UK's Daily Mail: Was Dr. Kelly Murdered?
UK's Daily Mail: Was Dr. Kelly Murdered?
From Rowena Thursby
March 6th 2004
"On the surface, it seems utterly far-fetched. But experts, including top doctors, have written to the coroner expressing doubts over Dr Kelly's 'suicide'. And indeed, there ARE several worrying inconsistencies in this tragic and mysterious saga."
Items covered in this article:
- Did someone move the
body?
- Who were the three 'detectives'?
- Why was
there so little blood?
- Who took his dental records?
- Operation Mason
Medical specialists quoted:
-
Dr Andrew Rouse, Public Health Consultant
- David
Halpin, Trauma and Orthopaedic Surgeon
- Dr Stephen
Frost, Diagnostic Radiologist
- Dr A Peter Fletcher,
Fellow of Royal College of Pathologists
- Professor
Simon Kay, Plastic Surgery Consultant
- Martin
Birnstingl, former President of the Vascular Surgical
Society of Great Britain
Rowena Thursby
By Sue Reid
The Daily Mail
Scanned from 6/3/04 Daily Mail
Lord Hutton was confident he had uncovered the truth. In Room 76 of the Royal Courts of Justice, he declared that Britain's most eminent microbiologist, David Kelly, killed himself by slashing his left wrist with a garden knife after swallowing a batch of painkillers.
The scientist at the heart of the maelstrom over Iraqi weapons of mass destruction had found the pressure unbearable. Publicly outed for an illicit conversation with a BBC radio journalist, he was terrified of losing his job and, at 59, he committed suicide. Lord Butler's conclusions, founded on countless hours of testimony, are clearly solidly based. Yet there are a growing number of people who voice grave doubts over whether this is how Dr Kelly died in an Oxfordshire wood during a summer night last year.
Even before Lord Hutton's
historic judgment, Mai Pederson, an American army
intelligence officer and confidante of Dr Kelly, said the
scientist would never have taken his own life.
More
intriguingly, she explained that he hated all types of pill.
He even had trouble swallowing a headache tablet.
Admittedly, Pederson is a shadowy figure who declined to present herself in person to the Hutton Inquiry. Yet her doubts have been endorsed by a number of respected doctors who say David Kelly cannot have died from blood loss or painkiller poisoning, certainly on the evidence presented to the law lord.

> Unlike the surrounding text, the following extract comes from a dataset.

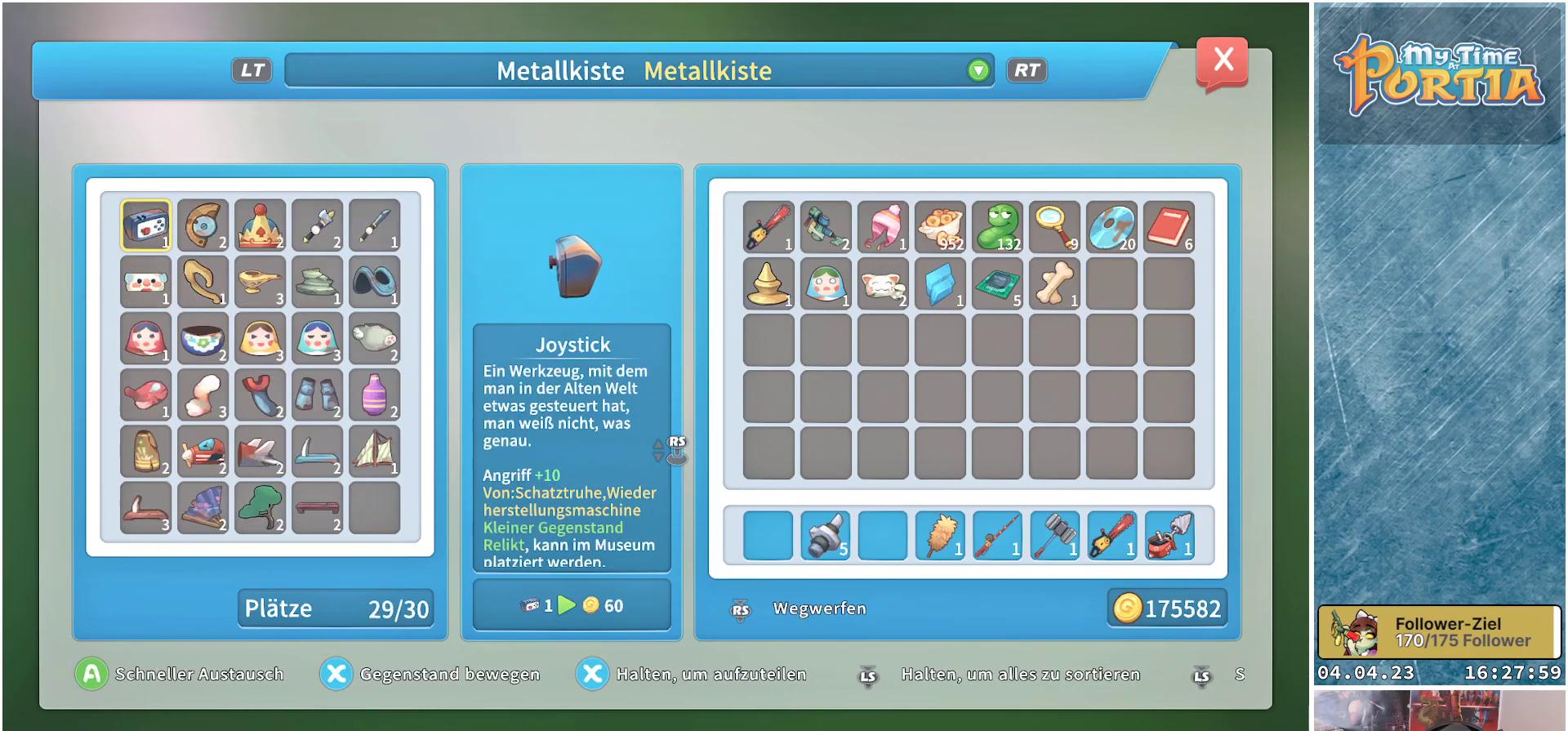
{"buttons": [], "left_stick": "center", "right_stick": "center", "events": [[217, "DPAD_RIGHT", "down"], [300, "DPAD_RIGHT", "up"], [417, "DPAD_RIGHT", "down"], [483, "DPAD_RIGHT", "up"]]}
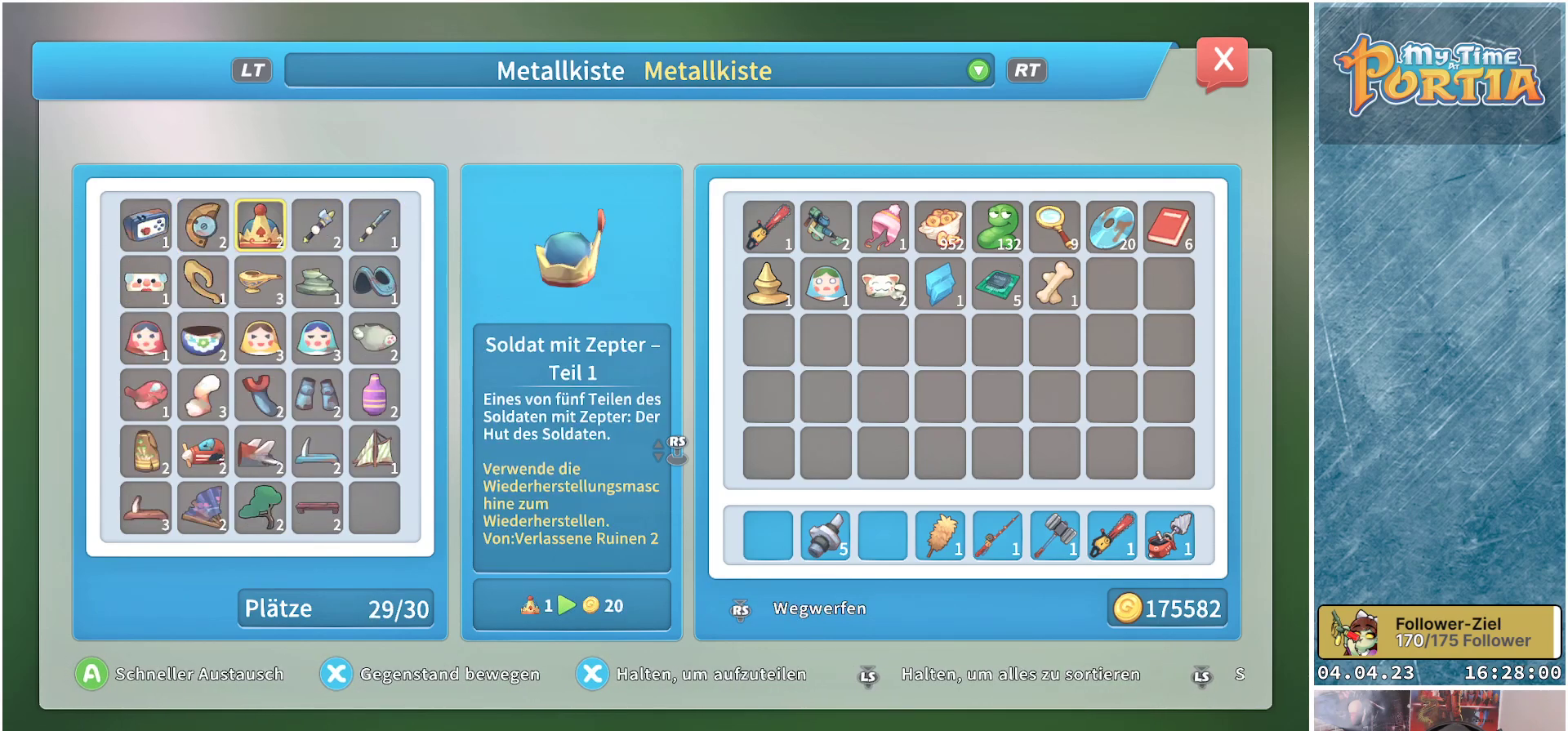
{"buttons": ["DPAD_RIGHT"], "left_stick": "center", "right_stick": "center", "events": [[67, "DPAD_RIGHT", "down"], [150, "DPAD_RIGHT", "up"], [233, "DPAD_RIGHT", "down"], [317, "DPAD_RIGHT", "up"], [400, "DPAD_RIGHT", "down"]]}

A public health consultant at Birmingham University has gone further. Dr Andrew Rouse told the British Medical Journal's website that a successful suicide by wrist slashing is so rare that the Office of National Statistics does not even list such an act separately as a cause of death.
Now these eminent doctors have been joined by others - among them lawyers, business executives and former intelligence officers - asking for answers to a series of worrying questions.
The Kelly Group, as this body styles itself, has written to the Oxfordshire coroner, Nicholas Gardiner, urging that a full inquest into the scientist's death be held. It was announced this week that Mr Gardiner will decide on this matter after a special hearing later this month.
'As concerned citizens, including amongst our number a specialist surgeon and diagnostic radiologist, we have closely scrutinised the testimonies given at the Hutton Inquiry,' the group wrote to him.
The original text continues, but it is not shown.